The formation of data remanence typically occurs as a result of the way computer software “deletes” data from a disk or hard drive. When an operating system (OS) is told by a user to erase a file, that file is typically moved from active use into a backup system. This is done, at least temporarily, to make data recovery easier if the user realizes an erasure was made by mistake and needs to access a deleted file.
Even when data is actually “deleted,” it is typically not really removed from the hard drive. Instead, the OS simply deletes the entry regarding the location of that data from its database or directory. This means that data that is “deleted” still remains on the hard drive, until that location is reused by the OS for storage of new data, at which point it is overwritten. Even this overwritten data is not necessarily completely gone.

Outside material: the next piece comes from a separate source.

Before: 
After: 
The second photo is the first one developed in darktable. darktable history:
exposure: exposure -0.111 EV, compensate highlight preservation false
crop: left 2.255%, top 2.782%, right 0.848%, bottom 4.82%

There are three common methods used to destroy data remanence and ensure that deleted information is difficult or impossible to retrieve. Clearing refers to the process of regulated overwriting of deleted data, often with a string of zeroes, to ensure that data access through basic software is more or less impossible. Purging goes beyond clearing, and makes it so that data remanence left on a disk cannot easily be accessed even by directly accessing a hard disk and using recovery software to find leftover data on the disk. This usually involves using a device that degausses the physical media, by affecting the magnetic field of the disk drive.
Destruction is the surest way to eliminate any data remanence on a device, and involves physically destroying the hard drive or disk. This can be done by physically taking the device apart and destroying each piece, melting the device in high heat, or using acids and other corrosive chemicals to destroy it. The field of computer forensics typically utilizes data remanence on a disk or hard drive to find data that a user tried to delete. Various laboratory methods and software programs can be used to access data that is cleared, though purged and destroyed data are much harder, perhaps impossible, to access.